Öğreti ve uygulamada, ağırlıklı olarak, bağlantısız bileşik ikrar dışındaki ikrar türlerinin bölünemeyeceği, dolayısıyla, böyle durumlarda, ikrar edenin ispat yükü altında olmadığı kabul edilmekte, iddiasını ispatlama yükümlülüğünün, karşı tarafa ait olduğu benimsenmektedir.

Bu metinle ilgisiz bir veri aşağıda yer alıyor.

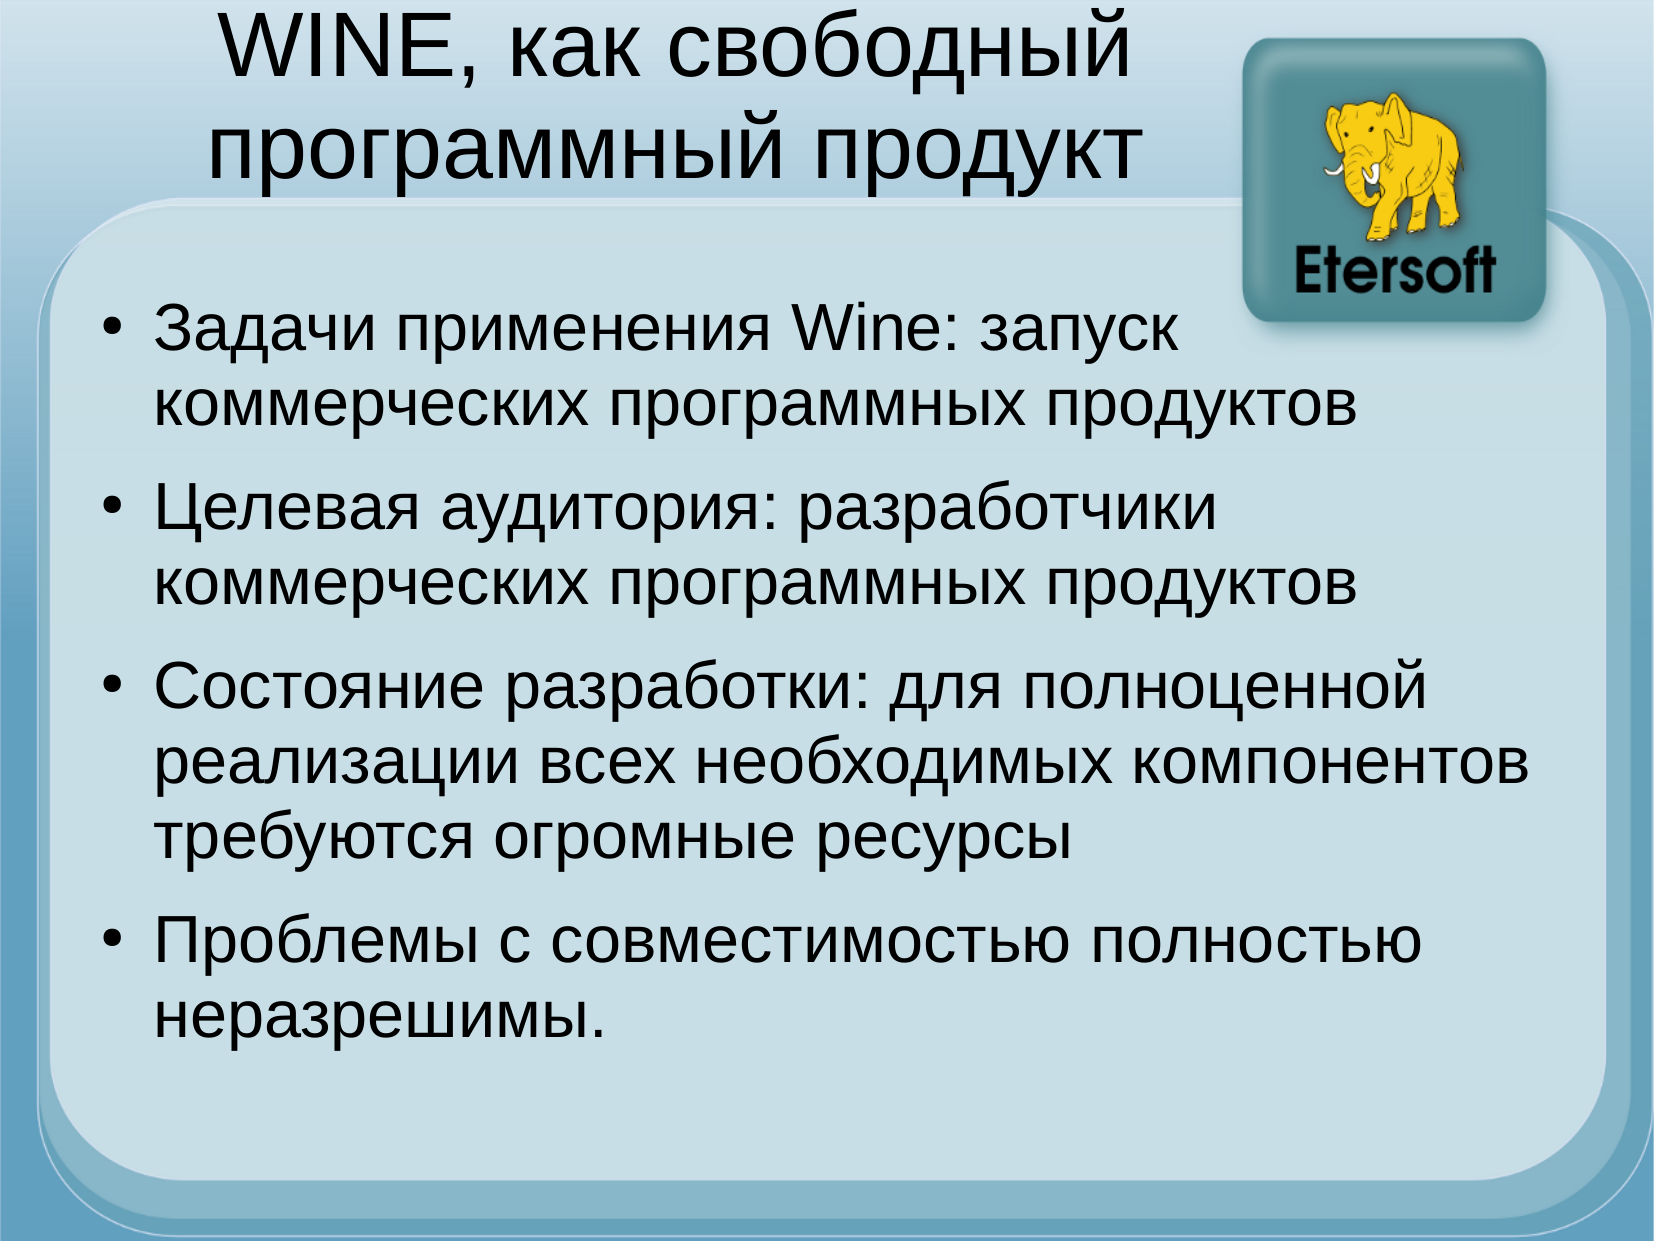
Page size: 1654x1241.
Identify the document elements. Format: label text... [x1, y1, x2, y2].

title WINE, как свободный программный продукт [82, 0, 1270, 199]
picture [0, 0, 1654, 1241]
list Задачи применения Wine: запуск коммерческих программных продуктов Целевая аудитория: разработчики коммерческих программных продуктов Состояние разработки: для полноценной реализации всех необходимых компонентов требуются огромные ресурсы Проблемы с совместимостью полностью неразрешимы. [82, 290, 1571, 1109]
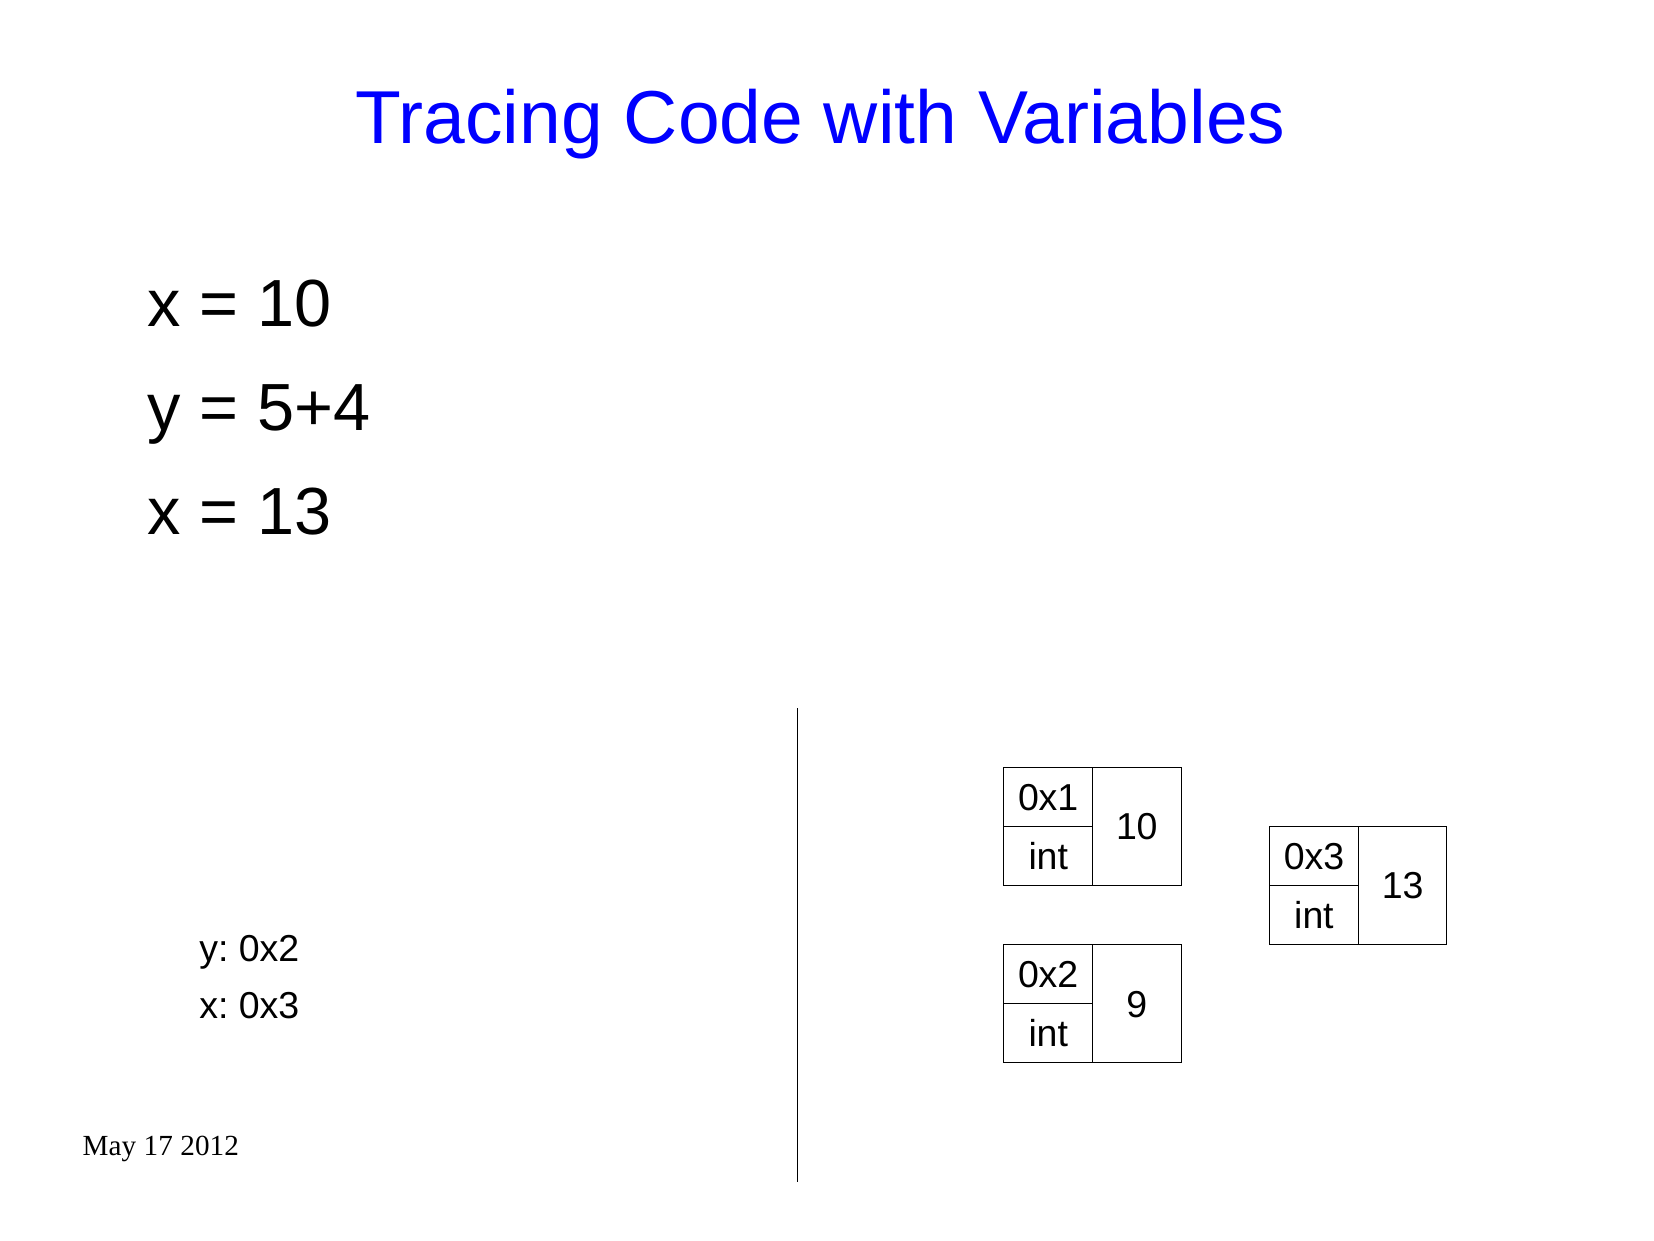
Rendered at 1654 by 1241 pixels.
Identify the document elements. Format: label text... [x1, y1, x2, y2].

Somut olaya bakıldığında; davalı, davacının kendisine parayı gönderdiğini (maddi vakıayı) ikrar etmiş; ancak, bu paranın davacı tarafından ileri sürülen borç para olarak değil, o tarihte nişanlısı olan ve aynı zamanda davacının da kardeşi olan eşine borcu nedeniyle ve düğün masraflarını karşılaması için gönderildiğini, davacı Yaşar tarafından gönderilen para ile alındığı iddia edilen evin ise kendi parası ile alındığını belirterek gönderildiğini savunmuş olmakla vasıflı ikrarda (gerekçeli inkar) bulunmuş olup, Öğreti ve uygulamada kabul edildiği üzere vasıflı ikrar (gerekçeli inkar), bölünemeyen ikrarlardan olduğundan bu durumda ispat yükü davacıdadır (HGK'nın aynı yöndeki 12.3.2003 tarih, 2003/3-118 esas ve 2003/158 karar sayılı kararı).

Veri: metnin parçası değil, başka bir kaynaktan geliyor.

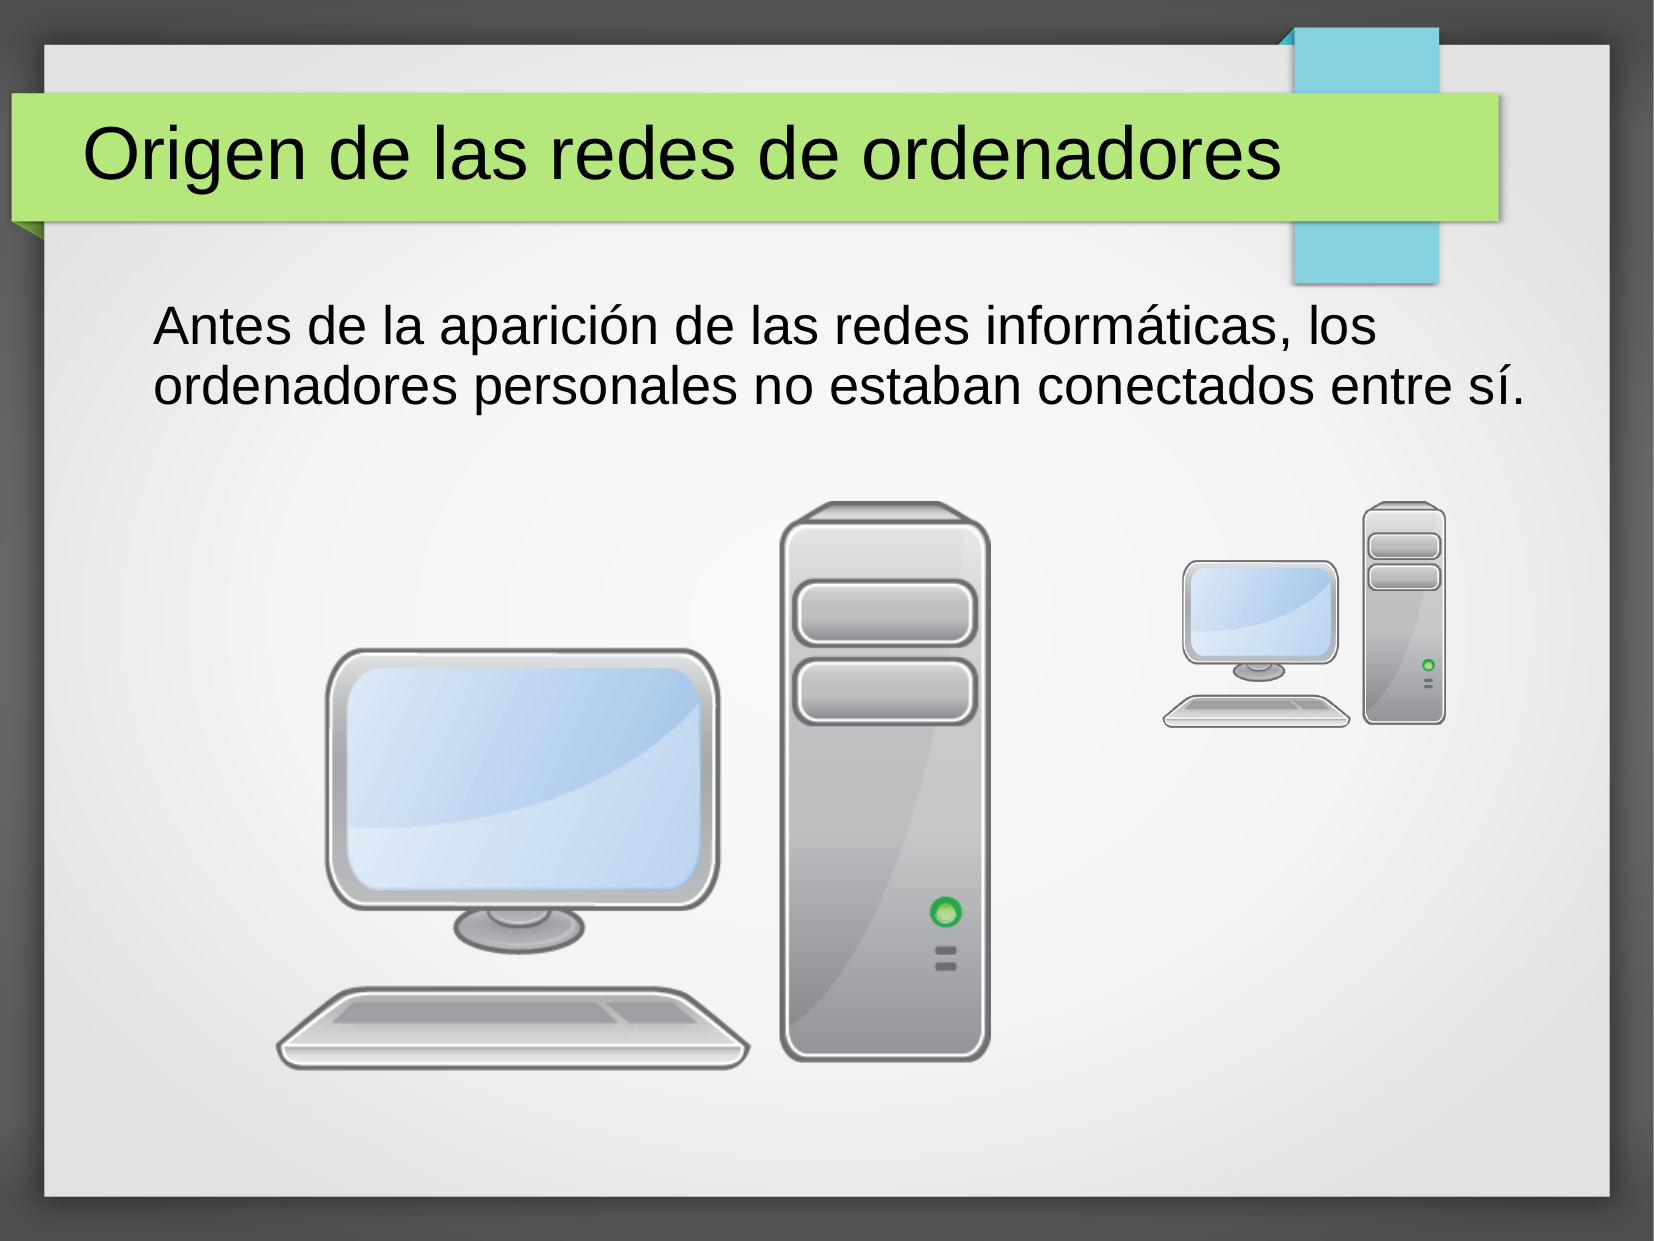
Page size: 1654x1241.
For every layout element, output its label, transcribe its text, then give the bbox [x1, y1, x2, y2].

Öte yandan, havale kural olarak bir ödeme vasıtasıdır. Başka bir ifade ile havalenin, mevcut bir borcun ödenmesi amacıyla yapıldığı yolunda yasal bir karine mevcuttur. Bu yasal karinenin aksini (havalenin borcun ödenmesinden başka bir amaçla yapıldığını) ileri süren havaleci (muhil), bu iddiasını kanıtlamakla yükümlü olup, dekontta paranın gönderiliş nedeninin konut alımına ilişkin olduğunun yazılı olması havale edilen paranın borç olarak gönderildiğini kanıtlamadığı gibi, 19.04.2009 tarihinde borç verilen bir paranın aradan 4 yıl 8 ay 16 gün geçtikten sonra davalı ile davacının kardeşinin boşanma aşamasına gelmeleri üzerine istenmesi nedeniyle bu paranın bu kadar süre aranmamasının hayatın olağan akışına uygun olmadığı da bir gerçek olup, sadece konut alımı yazılmasının borç verildiği anlamına gelmeyeceğinden direnme kararının yerinde olmadığı, kararın özel daire kararı gibi bozulması gerektiğini düşündüğümden çoğunluk görüşüne katılamamaktayım.